PROBLEMS TO SOLVE
[A] From the passage on Atlantic International University, write out word for word the part that opens with the words containing "Atlantic International University, Inc." and closes with "Secretary of Education.".
[B] Please state the month and year in which the passage on Atlantic International University says the school was founded.

PASSAGE FOR REVIEW
Atlantic International University, Inc. (AIU) is a private for-profit distance learning university based in Honolulu, Hawaii. It was founded in December 1998 as Atlantic University, Inc. It offers undergraduate and graduate degrees including doctorates.

Accreditation
Although it is based in the United States, AIU is not accredited by a recognized United States accreditation agency. It is accredited by the U.K. Accreditation Service for International Schools, Colleges and Universities (ASIC), but ASIC is not recognized by the United States Secretary of Education.

Atlantic International University was formerly accredited by the non-recognized Accrediting Commission International. It has also been listed as a non-recognized university in other countries including Ghana, Nigeria (in relation to a branch in Okija), and Oman. It has been characterized as a degree mill, and its degrees have been widely dismissed as "fake."

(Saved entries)
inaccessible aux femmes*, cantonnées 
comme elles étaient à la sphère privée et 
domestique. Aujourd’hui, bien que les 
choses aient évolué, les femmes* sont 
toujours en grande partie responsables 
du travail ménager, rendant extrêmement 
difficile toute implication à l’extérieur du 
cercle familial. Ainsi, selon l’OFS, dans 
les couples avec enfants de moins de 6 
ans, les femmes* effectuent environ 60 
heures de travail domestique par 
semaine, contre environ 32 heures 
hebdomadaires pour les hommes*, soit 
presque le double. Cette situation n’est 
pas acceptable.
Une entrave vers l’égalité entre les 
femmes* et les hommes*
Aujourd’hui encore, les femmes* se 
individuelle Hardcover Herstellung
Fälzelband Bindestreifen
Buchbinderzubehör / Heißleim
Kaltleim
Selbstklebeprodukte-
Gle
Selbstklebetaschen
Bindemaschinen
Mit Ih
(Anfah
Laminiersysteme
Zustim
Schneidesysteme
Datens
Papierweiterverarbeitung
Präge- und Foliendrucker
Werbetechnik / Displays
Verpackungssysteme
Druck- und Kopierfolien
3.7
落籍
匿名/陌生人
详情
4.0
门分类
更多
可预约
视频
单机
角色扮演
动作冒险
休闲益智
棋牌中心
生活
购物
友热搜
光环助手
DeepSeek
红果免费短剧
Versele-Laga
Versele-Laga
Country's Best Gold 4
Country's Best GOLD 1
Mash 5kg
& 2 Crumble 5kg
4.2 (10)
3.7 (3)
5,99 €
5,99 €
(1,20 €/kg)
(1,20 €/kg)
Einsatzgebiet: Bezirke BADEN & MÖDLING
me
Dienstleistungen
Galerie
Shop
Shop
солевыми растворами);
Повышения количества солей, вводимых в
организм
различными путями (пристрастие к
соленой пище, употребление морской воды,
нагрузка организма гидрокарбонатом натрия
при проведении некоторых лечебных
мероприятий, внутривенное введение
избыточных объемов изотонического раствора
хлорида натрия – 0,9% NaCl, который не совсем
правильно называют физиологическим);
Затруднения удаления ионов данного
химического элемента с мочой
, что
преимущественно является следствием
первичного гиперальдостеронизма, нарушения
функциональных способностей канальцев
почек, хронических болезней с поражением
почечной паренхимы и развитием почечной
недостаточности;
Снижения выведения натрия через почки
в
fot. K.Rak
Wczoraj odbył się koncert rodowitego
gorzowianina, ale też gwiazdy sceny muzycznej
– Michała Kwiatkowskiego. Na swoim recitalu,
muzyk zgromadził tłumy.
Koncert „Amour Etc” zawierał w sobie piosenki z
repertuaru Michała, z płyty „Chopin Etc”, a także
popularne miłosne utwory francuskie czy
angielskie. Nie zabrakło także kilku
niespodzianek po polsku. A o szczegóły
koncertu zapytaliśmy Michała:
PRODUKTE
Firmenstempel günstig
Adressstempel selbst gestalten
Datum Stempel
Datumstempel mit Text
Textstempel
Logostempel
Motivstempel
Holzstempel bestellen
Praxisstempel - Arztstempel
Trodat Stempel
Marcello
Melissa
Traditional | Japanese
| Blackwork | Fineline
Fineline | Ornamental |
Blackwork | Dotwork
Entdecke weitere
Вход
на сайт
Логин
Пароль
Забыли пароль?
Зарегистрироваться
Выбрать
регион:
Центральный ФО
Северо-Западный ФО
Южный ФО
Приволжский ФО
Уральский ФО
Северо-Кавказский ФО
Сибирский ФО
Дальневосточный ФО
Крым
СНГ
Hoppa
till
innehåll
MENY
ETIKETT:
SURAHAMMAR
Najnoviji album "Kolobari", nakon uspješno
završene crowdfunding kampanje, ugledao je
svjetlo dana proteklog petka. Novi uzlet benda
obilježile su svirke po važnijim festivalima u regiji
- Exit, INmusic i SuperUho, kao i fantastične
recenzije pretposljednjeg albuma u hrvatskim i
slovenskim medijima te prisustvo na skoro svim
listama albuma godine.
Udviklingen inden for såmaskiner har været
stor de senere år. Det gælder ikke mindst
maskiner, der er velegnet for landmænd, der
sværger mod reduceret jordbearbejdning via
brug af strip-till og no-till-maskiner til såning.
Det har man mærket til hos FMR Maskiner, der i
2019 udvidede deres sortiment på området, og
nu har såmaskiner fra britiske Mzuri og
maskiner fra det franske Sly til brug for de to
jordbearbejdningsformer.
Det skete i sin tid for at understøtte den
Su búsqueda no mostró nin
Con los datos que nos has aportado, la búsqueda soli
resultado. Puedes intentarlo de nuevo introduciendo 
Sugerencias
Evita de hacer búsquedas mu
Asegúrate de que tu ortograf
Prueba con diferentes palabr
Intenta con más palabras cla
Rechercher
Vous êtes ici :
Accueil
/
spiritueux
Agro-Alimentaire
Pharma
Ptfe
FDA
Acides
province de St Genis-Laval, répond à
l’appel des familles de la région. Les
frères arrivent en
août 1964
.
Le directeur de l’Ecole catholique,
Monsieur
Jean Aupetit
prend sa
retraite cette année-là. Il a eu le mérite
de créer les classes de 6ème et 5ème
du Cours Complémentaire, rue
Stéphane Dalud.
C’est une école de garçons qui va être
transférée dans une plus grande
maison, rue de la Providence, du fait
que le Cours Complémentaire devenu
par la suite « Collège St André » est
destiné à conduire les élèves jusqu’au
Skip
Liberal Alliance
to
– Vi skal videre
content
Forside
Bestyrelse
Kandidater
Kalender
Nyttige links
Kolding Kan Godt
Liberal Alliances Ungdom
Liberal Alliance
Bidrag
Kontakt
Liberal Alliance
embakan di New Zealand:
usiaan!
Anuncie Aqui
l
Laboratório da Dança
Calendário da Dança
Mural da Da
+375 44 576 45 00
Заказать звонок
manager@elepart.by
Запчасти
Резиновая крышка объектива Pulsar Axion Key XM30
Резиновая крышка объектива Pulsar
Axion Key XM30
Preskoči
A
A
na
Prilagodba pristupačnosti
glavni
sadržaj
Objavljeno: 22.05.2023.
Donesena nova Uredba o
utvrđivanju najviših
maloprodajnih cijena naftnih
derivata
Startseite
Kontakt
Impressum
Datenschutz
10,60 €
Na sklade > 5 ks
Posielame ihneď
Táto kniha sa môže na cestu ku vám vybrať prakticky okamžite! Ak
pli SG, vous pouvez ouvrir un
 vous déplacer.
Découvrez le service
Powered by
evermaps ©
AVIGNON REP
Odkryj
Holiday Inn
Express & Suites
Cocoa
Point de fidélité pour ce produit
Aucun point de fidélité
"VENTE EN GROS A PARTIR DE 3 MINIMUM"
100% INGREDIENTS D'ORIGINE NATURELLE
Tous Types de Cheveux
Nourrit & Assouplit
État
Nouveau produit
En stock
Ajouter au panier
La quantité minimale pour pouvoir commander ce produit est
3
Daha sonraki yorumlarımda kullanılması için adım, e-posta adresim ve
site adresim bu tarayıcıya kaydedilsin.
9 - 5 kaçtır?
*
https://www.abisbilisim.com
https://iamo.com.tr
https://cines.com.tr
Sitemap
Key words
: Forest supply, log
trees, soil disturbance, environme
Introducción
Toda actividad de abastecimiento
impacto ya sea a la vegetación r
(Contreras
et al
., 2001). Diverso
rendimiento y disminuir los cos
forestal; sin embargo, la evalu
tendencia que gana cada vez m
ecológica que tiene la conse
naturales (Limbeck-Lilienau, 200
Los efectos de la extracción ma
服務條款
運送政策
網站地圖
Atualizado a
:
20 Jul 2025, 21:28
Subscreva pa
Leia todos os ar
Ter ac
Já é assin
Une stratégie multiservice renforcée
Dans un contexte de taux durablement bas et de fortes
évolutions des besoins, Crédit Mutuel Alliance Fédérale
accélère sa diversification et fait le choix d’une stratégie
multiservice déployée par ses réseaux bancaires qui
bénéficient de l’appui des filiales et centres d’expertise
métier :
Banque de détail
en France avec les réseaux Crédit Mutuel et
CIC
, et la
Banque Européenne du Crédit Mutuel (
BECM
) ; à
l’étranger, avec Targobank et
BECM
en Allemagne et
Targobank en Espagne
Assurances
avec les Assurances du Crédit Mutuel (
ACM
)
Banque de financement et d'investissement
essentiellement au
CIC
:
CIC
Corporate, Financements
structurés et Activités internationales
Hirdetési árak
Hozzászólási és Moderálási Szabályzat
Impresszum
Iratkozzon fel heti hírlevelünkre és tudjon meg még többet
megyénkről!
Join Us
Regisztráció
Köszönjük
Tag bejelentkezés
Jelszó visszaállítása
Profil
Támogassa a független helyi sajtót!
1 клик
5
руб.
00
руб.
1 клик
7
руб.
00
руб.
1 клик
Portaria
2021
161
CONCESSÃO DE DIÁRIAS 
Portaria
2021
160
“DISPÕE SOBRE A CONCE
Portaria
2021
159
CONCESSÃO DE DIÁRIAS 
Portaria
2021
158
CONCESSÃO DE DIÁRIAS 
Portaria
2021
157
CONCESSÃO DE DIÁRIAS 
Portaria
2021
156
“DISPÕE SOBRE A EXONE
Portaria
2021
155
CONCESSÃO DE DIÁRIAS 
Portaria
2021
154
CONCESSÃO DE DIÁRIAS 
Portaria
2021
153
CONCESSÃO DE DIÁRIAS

SOLUTIONS FOR EACH TASK
[A]
Atlantic International University, Inc. (AIU) is a private for-profit distance learning university based in Honolulu, Hawaii. It was founded in December 1998 as Atlantic University, Inc. It offers undergraduate and graduate degrees including doctorates.

Accreditation
Although it is based in the United States, AIU is not accredited by a recognized United States accreditation agency. It is accredited by the U.K. Accreditation Service for International Schools, Colleges and Universities (ASIC), but ASIC is not recognized by the United States Secretary of Education.

[B] December 1998